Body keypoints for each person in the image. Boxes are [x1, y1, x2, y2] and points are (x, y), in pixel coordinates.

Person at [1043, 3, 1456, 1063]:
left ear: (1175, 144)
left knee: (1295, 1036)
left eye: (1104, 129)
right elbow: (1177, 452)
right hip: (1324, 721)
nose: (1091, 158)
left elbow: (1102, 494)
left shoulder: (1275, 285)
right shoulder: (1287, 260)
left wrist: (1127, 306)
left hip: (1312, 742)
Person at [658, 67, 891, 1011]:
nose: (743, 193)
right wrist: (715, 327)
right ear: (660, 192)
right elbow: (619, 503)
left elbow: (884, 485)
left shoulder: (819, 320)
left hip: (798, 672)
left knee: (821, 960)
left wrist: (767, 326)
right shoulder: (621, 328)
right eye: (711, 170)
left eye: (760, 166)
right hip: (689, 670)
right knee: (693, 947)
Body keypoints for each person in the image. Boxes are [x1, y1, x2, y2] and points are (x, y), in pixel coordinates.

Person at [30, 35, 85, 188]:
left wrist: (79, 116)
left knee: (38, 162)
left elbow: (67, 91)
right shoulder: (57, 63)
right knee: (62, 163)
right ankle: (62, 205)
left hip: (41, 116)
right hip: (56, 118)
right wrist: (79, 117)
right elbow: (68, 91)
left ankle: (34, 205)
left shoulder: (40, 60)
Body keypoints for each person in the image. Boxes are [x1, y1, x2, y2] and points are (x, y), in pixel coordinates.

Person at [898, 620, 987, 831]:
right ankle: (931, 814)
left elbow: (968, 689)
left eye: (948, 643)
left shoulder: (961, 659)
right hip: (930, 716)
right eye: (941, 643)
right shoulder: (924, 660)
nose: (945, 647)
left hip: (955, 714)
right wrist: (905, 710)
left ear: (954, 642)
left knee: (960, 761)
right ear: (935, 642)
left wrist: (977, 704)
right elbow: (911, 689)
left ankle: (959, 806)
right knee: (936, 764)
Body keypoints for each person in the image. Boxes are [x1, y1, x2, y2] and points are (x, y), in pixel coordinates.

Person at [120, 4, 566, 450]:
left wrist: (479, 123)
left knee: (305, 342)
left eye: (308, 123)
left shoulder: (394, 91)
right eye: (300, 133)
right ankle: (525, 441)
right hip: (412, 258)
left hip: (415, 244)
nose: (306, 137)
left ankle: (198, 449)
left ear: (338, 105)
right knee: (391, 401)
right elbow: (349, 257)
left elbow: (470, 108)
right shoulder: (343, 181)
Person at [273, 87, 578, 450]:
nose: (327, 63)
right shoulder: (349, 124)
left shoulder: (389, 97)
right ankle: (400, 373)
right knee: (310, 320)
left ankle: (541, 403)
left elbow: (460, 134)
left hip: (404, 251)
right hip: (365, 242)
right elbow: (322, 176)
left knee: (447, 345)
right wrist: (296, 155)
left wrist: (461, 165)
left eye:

» WHAT YOU SHOULD DO
What is needed here is an exact copy of all the records above.

» PROBLEM SOLUTION
Body keypoints for each person in the image. Boxes are [x1, y1, x2, y2] and points are (x, y), in pixel coordinates.

Person at [1043, 3, 1456, 1063]:
left ear: (1175, 144)
left knee: (1295, 1036)
left eye: (1104, 129)
right elbow: (1177, 452)
right hip: (1324, 721)
nose: (1091, 158)
left elbow: (1102, 494)
left shoulder: (1275, 285)
right shoulder: (1287, 260)
left wrist: (1127, 306)
left hip: (1312, 742)
Person at [658, 67, 891, 1011]:
nose: (743, 193)
right wrist: (715, 327)
right ear: (660, 192)
right elbow: (619, 503)
left elbow: (884, 485)
left shoulder: (819, 320)
left hip: (798, 672)
left knee: (821, 960)
left wrist: (767, 326)
right shoulder: (621, 328)
right eye: (711, 170)
left eye: (760, 166)
right hip: (689, 670)
right knee: (693, 947)
Body keypoints for each person in the image. Boxes are [x1, y1, x2, y2] and points are (x, y), in pixel coordinates.

Person at [30, 35, 85, 188]:
left wrist: (79, 116)
left knee: (38, 162)
left elbow: (67, 91)
right shoulder: (57, 63)
right knee: (62, 163)
right ankle: (62, 205)
left hip: (41, 116)
right hip: (56, 118)
right wrist: (79, 117)
right elbow: (68, 91)
left ankle: (34, 205)
left shoulder: (40, 60)
Body keypoints for each person in the image. Boxes are [x1, y1, x2, y2] and points are (x, y), in pixel coordinates.

Person at [898, 620, 987, 831]:
right ankle: (931, 814)
left elbow: (968, 689)
left eye: (948, 643)
left shoulder: (961, 659)
right hip: (930, 716)
right eye: (941, 643)
right shoulder: (924, 660)
nose: (945, 647)
left hip: (955, 714)
right wrist: (905, 710)
left ear: (954, 642)
left knee: (960, 761)
right ear: (935, 642)
left wrist: (977, 704)
right elbow: (911, 689)
left ankle: (959, 806)
right knee: (936, 764)
Body keypoints for each person in the image. Boxes are [x1, y1, x2, y2] and points are (x, y), in pixel coordinates.

Person at [120, 4, 566, 450]:
left wrist: (479, 123)
left knee: (305, 342)
left eye: (308, 123)
left shoulder: (394, 91)
right eye: (300, 133)
right ankle: (525, 441)
right hip: (412, 258)
left hip: (415, 244)
nose: (306, 137)
left ankle: (198, 449)
left ear: (338, 105)
right knee: (391, 401)
right elbow: (349, 257)
left elbow: (470, 108)
right shoulder: (343, 181)
Person at [273, 87, 578, 450]:
nose: (327, 63)
right shoulder: (349, 124)
left shoulder: (389, 97)
right ankle: (400, 373)
right knee: (310, 320)
left ankle: (541, 403)
left elbow: (460, 134)
left hip: (404, 251)
right hip: (365, 242)
right elbow: (322, 176)
left knee: (447, 345)
right wrist: (296, 155)
left wrist: (461, 165)
left eye:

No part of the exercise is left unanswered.